* [Exercise description]: Reproduce the records below word for word, leaving every line, number and mark of punctuation unchanged.

[Start of Attachment]

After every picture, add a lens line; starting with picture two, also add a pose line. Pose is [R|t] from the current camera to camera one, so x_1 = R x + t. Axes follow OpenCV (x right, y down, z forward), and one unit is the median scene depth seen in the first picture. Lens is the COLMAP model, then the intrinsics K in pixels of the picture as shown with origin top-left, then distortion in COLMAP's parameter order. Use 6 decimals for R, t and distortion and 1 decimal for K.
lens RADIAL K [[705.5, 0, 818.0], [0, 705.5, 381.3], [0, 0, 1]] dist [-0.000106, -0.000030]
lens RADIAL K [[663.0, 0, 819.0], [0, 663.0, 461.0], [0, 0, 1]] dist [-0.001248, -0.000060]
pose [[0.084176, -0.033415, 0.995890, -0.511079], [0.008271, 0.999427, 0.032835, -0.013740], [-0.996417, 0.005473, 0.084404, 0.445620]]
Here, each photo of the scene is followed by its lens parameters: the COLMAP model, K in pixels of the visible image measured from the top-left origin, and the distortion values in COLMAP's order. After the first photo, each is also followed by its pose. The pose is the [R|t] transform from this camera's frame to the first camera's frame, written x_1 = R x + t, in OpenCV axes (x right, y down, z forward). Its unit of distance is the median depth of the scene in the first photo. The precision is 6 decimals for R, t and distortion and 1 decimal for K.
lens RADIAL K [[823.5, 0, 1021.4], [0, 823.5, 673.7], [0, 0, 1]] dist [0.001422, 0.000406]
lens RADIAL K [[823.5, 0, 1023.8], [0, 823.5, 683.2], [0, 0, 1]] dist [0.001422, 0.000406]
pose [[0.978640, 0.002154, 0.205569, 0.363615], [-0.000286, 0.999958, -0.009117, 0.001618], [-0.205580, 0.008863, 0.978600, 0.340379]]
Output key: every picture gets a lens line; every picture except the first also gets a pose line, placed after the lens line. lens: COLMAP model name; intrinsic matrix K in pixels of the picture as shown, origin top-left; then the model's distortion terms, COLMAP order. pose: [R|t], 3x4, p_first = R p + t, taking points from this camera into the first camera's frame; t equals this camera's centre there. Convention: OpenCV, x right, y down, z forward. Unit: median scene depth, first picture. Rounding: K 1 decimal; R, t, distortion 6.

[End of Attachment]

* [Result of this task]:
After every picture, add a lens line; starting with picture two, also add a pose line. Pose is [R|t] from the current camera to camera one, so x_1 = R x + t. Axes follow OpenCV (x right, y down, z forward), and one unit is the median scene depth seen in the first picture. Lens is the COLMAP model, then the intrinsics K in pixels of the picture as shown with origin top-left, then distortion in COLMAP's parameter order. Use 6 decimals for R, t and distortion and 1 decimal for K.
lens RADIAL K [[705.5, 0, 818.0], [0, 705.5, 381.3], [0, 0, 1]] dist [-0.000106, -0.000030]
lens RADIAL K [[663.0, 0, 819.0], [0, 663.0, 461.0], [0, 0, 1]] dist [-0.001248, -0.000060]
pose [[0.084176, -0.033415, 0.995890, -0.511079], [0.008271, 0.999427, 0.032835, -0.013740], [-0.996417, 0.005473, 0.084404, 0.445620]]
Here, each photo of the scene is followed by its lens parameters: the COLMAP model, K in pixels of the visible image measured from the top-left origin, and the distortion values in COLMAP's order. After the first photo, each is also followed by its pose. The pose is the [R|t] transform from this camera's frame to the first camera's frame, written x_1 = R x + t, in OpenCV axes (x right, y down, z forward). Its unit of distance is the median depth of the scene in the first photo. The precision is 6 decimals for R, t and distortion and 1 decimal for K.
lens RADIAL K [[823.5, 0, 1021.4], [0, 823.5, 673.7], [0, 0, 1]] dist [0.001422, 0.000406]
lens RADIAL K [[823.5, 0, 1023.8], [0, 823.5, 683.2], [0, 0, 1]] dist [0.001422, 0.000406]
pose [[0.978640, 0.002154, 0.205569, 0.363615], [-0.000286, 0.999958, -0.009117, 0.001618], [-0.205580, 0.008863, 0.978600, 0.340379]]
Output key: every picture gets a lens line; every picture except the first also gets a pose line, placed after the lens line. lens: COLMAP model name; intrinsic matrix K in pixels of the picture as shown, origin top-left; then the model's distortion terms, COLMAP order. pose: [R|t], 3x4, p_first = R p + t, taking points from this camera into the first camera's frame; t equals this camera's centre there. Convention: OpenCV, x right, y down, z forward. Unit: median scene depth, first picture. Rounding: K 1 decimal; R, t, distortion 6.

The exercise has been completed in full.